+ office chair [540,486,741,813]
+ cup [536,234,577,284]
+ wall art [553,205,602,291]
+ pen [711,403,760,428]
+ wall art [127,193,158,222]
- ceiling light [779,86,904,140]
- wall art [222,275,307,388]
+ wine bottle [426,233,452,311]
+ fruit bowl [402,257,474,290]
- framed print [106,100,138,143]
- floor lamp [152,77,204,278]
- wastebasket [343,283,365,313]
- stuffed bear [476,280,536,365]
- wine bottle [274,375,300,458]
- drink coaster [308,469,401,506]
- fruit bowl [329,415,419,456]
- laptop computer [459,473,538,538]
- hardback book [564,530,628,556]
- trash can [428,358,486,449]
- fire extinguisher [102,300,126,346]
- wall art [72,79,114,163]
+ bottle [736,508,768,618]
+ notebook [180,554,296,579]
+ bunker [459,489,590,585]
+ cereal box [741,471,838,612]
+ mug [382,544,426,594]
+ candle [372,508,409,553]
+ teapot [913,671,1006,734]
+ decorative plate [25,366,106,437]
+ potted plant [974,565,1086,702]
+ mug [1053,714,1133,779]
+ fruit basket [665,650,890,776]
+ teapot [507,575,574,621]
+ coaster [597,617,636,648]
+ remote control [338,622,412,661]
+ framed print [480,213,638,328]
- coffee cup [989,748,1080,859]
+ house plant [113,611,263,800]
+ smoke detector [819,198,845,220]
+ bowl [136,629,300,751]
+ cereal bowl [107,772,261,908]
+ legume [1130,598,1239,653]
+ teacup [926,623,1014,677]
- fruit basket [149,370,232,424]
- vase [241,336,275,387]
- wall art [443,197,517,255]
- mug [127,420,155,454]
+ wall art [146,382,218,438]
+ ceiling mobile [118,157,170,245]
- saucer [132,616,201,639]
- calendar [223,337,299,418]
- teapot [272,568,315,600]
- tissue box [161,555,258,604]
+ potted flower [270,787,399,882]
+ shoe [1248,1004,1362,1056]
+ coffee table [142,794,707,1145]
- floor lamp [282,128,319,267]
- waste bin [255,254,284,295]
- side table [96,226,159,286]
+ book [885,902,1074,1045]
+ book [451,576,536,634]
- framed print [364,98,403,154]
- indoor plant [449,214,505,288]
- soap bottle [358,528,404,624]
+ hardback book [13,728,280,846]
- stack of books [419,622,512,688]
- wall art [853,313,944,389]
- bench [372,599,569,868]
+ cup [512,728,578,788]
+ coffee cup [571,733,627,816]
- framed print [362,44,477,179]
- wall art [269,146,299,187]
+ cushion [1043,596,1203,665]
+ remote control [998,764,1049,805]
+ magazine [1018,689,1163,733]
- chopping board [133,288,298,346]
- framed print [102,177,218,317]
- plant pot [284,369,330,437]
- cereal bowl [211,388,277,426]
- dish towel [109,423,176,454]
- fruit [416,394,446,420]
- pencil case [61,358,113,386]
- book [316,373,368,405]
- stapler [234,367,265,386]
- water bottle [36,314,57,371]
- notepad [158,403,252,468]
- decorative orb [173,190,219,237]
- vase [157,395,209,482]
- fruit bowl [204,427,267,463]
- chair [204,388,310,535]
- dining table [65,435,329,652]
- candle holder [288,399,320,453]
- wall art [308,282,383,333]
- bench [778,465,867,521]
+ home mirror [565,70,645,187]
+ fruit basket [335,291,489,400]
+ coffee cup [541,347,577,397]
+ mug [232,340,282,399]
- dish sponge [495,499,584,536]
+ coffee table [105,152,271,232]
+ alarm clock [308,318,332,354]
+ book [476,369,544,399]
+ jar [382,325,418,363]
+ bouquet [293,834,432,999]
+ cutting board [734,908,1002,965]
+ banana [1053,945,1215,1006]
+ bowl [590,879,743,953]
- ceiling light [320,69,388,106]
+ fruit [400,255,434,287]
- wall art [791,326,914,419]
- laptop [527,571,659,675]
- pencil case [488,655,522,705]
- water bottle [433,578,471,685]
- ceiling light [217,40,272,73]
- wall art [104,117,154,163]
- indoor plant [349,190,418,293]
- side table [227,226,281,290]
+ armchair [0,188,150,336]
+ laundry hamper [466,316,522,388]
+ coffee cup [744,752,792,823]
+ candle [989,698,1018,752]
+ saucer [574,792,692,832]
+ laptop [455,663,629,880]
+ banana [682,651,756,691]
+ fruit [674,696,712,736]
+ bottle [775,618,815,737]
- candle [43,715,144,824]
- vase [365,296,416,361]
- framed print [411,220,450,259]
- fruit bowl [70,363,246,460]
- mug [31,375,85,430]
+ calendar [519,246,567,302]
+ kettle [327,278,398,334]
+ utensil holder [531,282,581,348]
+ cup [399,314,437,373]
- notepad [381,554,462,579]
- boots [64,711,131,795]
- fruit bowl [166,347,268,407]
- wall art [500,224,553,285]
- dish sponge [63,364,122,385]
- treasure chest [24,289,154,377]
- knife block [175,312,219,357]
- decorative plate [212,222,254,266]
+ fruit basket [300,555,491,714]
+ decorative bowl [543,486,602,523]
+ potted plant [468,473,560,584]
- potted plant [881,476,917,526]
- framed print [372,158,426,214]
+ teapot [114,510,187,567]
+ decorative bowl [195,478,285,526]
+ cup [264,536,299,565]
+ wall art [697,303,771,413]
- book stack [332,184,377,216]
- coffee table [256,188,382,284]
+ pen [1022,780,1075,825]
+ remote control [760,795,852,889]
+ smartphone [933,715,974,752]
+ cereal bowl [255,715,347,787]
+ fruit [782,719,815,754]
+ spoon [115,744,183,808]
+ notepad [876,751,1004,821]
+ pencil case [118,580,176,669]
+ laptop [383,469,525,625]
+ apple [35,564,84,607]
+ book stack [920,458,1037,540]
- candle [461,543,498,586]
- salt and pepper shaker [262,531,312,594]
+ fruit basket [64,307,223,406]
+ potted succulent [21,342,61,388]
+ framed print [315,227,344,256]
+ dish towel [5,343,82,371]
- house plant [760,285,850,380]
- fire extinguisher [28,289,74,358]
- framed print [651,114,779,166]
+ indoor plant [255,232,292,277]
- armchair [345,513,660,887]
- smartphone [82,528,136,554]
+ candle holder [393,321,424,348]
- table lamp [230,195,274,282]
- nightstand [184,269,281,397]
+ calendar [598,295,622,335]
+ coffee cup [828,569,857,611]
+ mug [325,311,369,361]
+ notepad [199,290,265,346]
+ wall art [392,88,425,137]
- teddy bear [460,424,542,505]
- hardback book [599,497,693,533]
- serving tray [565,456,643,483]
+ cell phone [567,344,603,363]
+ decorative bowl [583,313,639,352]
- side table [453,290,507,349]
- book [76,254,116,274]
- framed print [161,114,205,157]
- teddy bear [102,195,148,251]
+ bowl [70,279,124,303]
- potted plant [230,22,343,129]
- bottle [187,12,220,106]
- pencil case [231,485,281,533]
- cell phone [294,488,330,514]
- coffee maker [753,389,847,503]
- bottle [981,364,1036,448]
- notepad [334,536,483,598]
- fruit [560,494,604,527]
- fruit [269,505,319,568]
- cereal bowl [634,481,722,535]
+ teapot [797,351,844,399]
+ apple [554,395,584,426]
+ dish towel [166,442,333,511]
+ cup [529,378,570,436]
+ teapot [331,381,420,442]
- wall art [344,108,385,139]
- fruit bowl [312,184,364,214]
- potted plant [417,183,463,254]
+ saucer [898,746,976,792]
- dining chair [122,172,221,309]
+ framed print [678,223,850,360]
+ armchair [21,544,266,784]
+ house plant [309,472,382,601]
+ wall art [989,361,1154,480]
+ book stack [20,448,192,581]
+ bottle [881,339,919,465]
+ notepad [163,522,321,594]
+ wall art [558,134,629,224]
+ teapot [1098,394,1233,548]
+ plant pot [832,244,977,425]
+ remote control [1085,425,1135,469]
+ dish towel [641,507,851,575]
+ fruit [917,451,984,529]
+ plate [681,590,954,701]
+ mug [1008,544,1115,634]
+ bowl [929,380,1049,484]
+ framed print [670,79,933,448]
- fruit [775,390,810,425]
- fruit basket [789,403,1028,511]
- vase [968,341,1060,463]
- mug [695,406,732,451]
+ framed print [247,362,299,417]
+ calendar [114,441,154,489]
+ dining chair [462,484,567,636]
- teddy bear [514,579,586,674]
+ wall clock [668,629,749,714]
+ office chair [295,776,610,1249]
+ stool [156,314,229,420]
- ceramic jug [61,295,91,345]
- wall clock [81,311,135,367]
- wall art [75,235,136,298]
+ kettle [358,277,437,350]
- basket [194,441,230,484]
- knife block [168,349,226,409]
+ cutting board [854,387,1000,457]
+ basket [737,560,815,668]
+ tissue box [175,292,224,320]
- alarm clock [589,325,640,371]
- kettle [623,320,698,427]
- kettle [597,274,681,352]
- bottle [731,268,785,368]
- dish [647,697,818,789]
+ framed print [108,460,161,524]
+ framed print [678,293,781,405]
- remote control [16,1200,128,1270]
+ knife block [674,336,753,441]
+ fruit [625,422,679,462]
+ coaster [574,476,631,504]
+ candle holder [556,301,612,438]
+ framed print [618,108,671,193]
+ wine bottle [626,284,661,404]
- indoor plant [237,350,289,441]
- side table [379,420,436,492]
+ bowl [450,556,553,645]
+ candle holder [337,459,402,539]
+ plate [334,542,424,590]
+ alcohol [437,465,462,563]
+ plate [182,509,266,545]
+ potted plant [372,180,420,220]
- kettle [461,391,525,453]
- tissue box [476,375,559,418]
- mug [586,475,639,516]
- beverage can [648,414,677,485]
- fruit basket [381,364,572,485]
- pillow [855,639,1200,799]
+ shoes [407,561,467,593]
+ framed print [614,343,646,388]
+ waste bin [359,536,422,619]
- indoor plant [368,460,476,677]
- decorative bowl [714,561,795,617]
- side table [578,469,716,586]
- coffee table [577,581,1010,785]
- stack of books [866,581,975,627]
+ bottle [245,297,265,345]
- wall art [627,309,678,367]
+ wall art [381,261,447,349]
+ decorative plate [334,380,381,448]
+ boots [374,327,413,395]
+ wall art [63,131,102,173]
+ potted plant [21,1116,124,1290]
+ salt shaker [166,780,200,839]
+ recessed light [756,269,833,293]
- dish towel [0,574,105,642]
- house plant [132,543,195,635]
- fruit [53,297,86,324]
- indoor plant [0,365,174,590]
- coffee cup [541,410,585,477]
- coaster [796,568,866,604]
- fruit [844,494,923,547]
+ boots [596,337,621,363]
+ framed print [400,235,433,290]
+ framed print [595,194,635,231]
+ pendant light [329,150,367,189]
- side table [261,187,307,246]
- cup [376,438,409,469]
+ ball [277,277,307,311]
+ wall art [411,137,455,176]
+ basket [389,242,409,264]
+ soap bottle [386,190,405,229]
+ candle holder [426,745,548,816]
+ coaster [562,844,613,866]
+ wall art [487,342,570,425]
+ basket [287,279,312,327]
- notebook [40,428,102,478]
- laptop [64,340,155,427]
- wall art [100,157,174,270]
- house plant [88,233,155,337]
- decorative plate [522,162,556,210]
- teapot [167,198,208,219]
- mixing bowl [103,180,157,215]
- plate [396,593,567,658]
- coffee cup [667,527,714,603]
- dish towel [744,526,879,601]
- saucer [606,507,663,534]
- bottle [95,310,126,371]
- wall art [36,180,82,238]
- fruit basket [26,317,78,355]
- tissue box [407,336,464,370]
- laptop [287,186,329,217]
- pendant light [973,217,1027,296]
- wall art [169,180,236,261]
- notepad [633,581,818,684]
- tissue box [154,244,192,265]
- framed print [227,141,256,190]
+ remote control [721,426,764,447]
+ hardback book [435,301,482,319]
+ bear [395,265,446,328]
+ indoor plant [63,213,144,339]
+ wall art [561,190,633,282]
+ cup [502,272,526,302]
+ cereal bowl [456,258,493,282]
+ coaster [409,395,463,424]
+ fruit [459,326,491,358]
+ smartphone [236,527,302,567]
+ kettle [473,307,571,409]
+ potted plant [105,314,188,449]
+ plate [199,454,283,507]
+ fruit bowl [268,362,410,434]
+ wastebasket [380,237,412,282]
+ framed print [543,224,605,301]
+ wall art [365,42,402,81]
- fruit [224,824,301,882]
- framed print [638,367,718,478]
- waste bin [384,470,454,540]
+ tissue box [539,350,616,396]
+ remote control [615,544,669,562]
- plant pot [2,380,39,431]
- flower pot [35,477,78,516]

**What the task requires**
Everything from the first line above through the line that contains "- tissue box [161,555,258,604]" should be duplicated exactly, please, and nothing beyond it.

**Answer for the task**
+ office chair [540,486,741,813]
+ cup [536,234,577,284]
+ wall art [553,205,602,291]
+ pen [711,403,760,428]
+ wall art [127,193,158,222]
- ceiling light [779,86,904,140]
- wall art [222,275,307,388]
+ wine bottle [426,233,452,311]
+ fruit bowl [402,257,474,290]
- framed print [106,100,138,143]
- floor lamp [152,77,204,278]
- wastebasket [343,283,365,313]
- stuffed bear [476,280,536,365]
- wine bottle [274,375,300,458]
- drink coaster [308,469,401,506]
- fruit bowl [329,415,419,456]
- laptop computer [459,473,538,538]
- hardback book [564,530,628,556]
- trash can [428,358,486,449]
- fire extinguisher [102,300,126,346]
- wall art [72,79,114,163]
+ bottle [736,508,768,618]
+ notebook [180,554,296,579]
+ bunker [459,489,590,585]
+ cereal box [741,471,838,612]
+ mug [382,544,426,594]
+ candle [372,508,409,553]
+ teapot [913,671,1006,734]
+ decorative plate [25,366,106,437]
+ potted plant [974,565,1086,702]
+ mug [1053,714,1133,779]
+ fruit basket [665,650,890,776]
+ teapot [507,575,574,621]
+ coaster [597,617,636,648]
+ remote control [338,622,412,661]
+ framed print [480,213,638,328]
- coffee cup [989,748,1080,859]
+ house plant [113,611,263,800]
+ smoke detector [819,198,845,220]
+ bowl [136,629,300,751]
+ cereal bowl [107,772,261,908]
+ legume [1130,598,1239,653]
+ teacup [926,623,1014,677]
- fruit basket [149,370,232,424]
- vase [241,336,275,387]
- wall art [443,197,517,255]
- mug [127,420,155,454]
+ wall art [146,382,218,438]
+ ceiling mobile [118,157,170,245]
- saucer [132,616,201,639]
- calendar [223,337,299,418]
- teapot [272,568,315,600]
- tissue box [161,555,258,604]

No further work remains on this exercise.